Lectures are provided as Jupyter Notebooks. The Impact Engine allows us to put causal inference methods into practice.

We follow Causal Inference: The Mixtape by Scott Cunningham as our foundational reference. All lectures consist of two parts. First, we cover the theory from the book. Second, we apply these concepts to product data and business decision-making contexts.

../_images/mixtape-book.png

Causal Inference: The Mixtape

The material is organized in three parts. We begin with foundational causal models that clarify what causal effects mean and under which assumptions they are identified. We then study methods that rely on selection on observables, followed by methods designed to address selection on unobservables.

Foundations

Potential Outcomes Model

We introduce the potential outcomes framework as the foundational model for causal inference. This section formalizes the fundamental problem of causal inference—missing counterfactuals—and explains why randomization resolves it.
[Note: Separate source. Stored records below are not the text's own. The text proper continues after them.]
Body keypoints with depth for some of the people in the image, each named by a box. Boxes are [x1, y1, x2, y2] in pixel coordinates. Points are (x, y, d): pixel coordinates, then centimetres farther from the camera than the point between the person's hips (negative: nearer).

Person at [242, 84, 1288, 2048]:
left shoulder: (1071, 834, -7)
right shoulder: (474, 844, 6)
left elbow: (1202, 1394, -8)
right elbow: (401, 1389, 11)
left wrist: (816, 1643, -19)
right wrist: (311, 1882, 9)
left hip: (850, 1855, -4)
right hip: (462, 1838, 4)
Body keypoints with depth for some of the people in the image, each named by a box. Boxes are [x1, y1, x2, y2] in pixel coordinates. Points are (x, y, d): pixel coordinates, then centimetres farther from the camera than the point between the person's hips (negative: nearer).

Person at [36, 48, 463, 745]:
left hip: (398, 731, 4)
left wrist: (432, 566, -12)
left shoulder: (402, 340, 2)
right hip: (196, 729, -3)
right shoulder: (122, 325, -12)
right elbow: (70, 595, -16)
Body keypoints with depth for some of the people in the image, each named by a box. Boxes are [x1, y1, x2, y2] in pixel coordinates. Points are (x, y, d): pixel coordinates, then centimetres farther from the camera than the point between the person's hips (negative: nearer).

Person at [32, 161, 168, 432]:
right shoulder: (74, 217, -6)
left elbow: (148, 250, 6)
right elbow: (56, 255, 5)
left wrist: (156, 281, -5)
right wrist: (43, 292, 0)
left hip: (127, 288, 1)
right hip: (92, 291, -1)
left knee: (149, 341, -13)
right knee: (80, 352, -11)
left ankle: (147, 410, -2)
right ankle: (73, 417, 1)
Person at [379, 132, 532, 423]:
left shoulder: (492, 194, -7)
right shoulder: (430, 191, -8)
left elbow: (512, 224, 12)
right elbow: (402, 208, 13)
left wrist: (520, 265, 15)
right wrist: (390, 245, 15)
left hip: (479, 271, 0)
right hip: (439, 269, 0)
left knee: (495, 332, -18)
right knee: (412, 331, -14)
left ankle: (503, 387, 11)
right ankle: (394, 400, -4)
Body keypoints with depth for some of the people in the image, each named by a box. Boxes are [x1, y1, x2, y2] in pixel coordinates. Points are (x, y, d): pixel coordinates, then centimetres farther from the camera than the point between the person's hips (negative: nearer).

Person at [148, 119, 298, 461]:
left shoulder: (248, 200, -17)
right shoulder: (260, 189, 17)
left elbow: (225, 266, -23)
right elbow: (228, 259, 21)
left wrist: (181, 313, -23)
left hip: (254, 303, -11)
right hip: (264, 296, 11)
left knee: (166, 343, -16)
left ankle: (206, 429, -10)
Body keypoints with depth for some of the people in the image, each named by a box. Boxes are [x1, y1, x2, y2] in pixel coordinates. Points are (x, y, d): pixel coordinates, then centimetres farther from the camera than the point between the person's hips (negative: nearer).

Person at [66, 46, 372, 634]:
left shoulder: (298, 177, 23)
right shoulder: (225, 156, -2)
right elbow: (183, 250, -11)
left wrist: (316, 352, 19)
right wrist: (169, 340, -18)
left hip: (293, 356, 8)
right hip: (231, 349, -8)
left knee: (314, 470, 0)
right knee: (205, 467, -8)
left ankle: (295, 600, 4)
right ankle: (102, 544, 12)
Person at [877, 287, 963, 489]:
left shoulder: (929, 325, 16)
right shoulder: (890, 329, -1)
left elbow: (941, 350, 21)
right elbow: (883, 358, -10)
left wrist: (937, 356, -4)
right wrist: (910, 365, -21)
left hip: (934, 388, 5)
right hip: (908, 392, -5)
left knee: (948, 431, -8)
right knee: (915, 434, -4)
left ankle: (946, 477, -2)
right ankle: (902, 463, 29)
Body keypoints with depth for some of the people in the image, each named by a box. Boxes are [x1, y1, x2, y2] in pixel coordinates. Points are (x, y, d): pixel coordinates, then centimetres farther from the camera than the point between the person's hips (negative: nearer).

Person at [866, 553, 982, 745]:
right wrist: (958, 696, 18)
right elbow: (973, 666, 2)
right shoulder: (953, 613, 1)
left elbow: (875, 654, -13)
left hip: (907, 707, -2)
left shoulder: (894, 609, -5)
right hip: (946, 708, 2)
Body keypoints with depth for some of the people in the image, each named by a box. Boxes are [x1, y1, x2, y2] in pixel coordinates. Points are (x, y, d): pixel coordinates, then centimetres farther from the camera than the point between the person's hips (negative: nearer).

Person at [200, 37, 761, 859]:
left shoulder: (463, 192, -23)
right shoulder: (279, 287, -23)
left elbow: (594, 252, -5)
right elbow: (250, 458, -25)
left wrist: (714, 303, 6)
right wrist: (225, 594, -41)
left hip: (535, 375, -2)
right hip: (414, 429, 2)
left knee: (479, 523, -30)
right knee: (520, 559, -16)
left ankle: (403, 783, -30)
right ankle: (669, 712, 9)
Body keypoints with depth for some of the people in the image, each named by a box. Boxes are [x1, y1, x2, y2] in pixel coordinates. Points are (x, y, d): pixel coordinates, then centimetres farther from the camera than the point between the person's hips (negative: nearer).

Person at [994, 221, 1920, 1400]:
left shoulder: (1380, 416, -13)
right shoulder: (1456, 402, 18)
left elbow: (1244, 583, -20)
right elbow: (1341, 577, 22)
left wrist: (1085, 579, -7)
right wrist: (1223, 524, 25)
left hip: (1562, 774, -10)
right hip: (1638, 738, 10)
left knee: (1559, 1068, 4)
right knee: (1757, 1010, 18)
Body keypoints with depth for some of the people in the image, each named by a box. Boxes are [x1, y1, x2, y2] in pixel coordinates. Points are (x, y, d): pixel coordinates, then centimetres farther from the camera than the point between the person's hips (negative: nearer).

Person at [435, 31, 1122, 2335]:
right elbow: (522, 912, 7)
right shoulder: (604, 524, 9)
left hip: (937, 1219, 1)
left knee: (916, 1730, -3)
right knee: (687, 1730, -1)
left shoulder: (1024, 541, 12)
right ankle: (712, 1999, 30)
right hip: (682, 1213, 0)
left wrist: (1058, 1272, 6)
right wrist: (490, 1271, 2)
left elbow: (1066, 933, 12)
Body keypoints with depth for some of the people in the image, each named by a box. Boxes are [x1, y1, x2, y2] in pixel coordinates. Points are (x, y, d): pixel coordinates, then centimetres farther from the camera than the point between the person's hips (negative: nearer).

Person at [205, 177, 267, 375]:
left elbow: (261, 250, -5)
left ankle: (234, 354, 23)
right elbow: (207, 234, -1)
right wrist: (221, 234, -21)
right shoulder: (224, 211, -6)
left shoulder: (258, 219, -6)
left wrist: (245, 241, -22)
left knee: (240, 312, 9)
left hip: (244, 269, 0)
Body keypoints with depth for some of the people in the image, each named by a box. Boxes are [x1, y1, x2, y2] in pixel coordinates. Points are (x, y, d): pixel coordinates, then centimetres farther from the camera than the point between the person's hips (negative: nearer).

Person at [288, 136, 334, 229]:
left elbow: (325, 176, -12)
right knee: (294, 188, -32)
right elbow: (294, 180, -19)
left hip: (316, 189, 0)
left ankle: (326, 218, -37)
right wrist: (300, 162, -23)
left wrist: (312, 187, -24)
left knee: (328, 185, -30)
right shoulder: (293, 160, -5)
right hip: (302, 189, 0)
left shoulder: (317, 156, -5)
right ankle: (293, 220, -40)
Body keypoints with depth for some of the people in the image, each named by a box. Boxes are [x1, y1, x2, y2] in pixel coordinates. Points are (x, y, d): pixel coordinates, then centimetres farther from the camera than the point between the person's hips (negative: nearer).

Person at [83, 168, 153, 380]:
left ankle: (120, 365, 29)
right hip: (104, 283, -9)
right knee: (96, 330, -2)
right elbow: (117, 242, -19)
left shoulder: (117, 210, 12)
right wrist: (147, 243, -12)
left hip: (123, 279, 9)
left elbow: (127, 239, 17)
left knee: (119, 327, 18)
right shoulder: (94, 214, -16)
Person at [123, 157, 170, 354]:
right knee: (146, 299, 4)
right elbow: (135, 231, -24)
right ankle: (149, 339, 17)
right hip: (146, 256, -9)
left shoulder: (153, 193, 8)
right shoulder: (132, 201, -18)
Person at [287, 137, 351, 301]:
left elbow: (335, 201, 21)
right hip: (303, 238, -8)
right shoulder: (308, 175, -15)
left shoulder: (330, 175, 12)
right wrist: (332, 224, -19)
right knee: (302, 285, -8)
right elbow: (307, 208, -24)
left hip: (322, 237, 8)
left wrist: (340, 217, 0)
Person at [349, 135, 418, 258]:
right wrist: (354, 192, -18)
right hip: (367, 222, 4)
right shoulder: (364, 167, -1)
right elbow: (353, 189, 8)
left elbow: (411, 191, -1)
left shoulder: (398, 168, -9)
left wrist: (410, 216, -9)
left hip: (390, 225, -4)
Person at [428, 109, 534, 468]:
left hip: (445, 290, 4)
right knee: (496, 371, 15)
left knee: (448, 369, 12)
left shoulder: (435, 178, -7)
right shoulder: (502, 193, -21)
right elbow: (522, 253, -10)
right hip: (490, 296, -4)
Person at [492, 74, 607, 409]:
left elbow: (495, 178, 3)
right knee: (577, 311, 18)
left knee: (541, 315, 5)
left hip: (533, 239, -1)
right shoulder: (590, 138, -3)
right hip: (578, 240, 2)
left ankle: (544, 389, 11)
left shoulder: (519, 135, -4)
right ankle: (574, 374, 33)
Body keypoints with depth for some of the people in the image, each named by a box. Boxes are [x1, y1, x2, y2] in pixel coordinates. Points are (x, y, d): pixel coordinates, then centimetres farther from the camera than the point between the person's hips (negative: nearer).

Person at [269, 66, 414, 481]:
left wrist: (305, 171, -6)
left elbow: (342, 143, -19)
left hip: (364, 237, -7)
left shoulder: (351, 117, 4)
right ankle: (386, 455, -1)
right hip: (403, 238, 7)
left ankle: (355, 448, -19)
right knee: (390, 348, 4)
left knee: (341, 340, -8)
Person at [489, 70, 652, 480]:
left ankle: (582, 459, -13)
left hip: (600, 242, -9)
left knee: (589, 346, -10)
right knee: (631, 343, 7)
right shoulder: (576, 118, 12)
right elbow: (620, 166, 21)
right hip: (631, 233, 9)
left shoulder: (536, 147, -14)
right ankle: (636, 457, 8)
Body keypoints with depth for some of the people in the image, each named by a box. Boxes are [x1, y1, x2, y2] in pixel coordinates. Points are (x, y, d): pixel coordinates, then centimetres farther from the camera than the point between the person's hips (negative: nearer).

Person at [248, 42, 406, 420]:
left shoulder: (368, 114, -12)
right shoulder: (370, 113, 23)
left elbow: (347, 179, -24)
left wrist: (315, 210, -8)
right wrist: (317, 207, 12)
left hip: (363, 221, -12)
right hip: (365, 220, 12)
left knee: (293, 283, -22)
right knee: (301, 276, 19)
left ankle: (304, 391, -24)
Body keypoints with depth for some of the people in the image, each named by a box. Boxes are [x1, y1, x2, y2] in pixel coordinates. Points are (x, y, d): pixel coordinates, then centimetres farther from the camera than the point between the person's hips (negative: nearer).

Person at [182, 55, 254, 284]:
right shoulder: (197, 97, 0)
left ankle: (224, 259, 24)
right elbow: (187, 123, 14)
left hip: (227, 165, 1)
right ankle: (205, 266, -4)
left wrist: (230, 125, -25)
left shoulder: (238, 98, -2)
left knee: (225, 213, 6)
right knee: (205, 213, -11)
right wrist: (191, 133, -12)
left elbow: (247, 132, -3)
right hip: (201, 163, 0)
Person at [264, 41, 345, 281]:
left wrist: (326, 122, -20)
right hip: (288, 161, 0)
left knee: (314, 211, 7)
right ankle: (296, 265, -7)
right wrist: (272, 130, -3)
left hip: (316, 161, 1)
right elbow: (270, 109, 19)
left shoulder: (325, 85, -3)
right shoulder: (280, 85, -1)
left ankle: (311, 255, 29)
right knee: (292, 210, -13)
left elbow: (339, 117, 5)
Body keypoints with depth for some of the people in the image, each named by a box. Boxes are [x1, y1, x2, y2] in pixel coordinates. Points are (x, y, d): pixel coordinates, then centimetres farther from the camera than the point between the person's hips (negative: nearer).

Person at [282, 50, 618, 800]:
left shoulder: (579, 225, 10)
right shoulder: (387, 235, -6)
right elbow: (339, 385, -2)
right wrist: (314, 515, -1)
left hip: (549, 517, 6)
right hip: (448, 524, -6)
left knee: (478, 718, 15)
The goal is to establish a precise language for defining causal effects and understanding what can and cannot be identified from data.

Causal Graphical Models

We introduce directed acyclic graphs (DAGs) as a complementary representation of causal assumptions. DAGs provide a visual and formal tool for reasoning about identification, making explicit the roles of confounders, mediators, and colliders. This section emphasizes how graphical structure encodes assumptions rather than estimates.

Selection on Observables

Matching & Propensity Scores

We discuss methods for causal inference when selection into treatment depends only on observed covariates. This section covers matching estimators and propensity score methods, highlighting the conditions under which covariate balance is sufficient for identification.

Machine Learning for Causal Inference

We explore how machine learning methods can improve causal inference, focusing on high-dimensional covariate settings. Topics include LASSO-based covariate selection and double machine learning, with an emphasis on separating prediction from causal identification.

Pooled Ordinary Least Squares (OLS)

We discuss pooled OLS estimation with panel data and clarify the assumptions under which it can be interpreted causally. The section emphasizes when pooled regression is valid and when it fails due to unobserved heterogeneity or dynamic selection.

Selection on Unobservables

Instrumental Variables

We introduce instrumental variables as a method for causal inference when unobserved confounding is present. The focus is on identification assumptions, interpretation of local average treatment effects, and the role of instruments in causal inference.

Regression Discontinuity

We discuss regression discontinuity designs that exploit sharp or fuzzy thresholds in treatment assignment. The section emphasizes identification at the cutoff and the interpretation of local causal effects.

Difference-in-Differences

We present difference-in-differences methods for panel data, including the parallel trends assumption and recent methodological advances. Connections to selection models and potential outcomes are made explicit.

Synthetic Control

We discuss synthetic control methods for comparative case studies with panel data, focusing on transparent construction of counterfactuals and assumptions about factor structures and trends.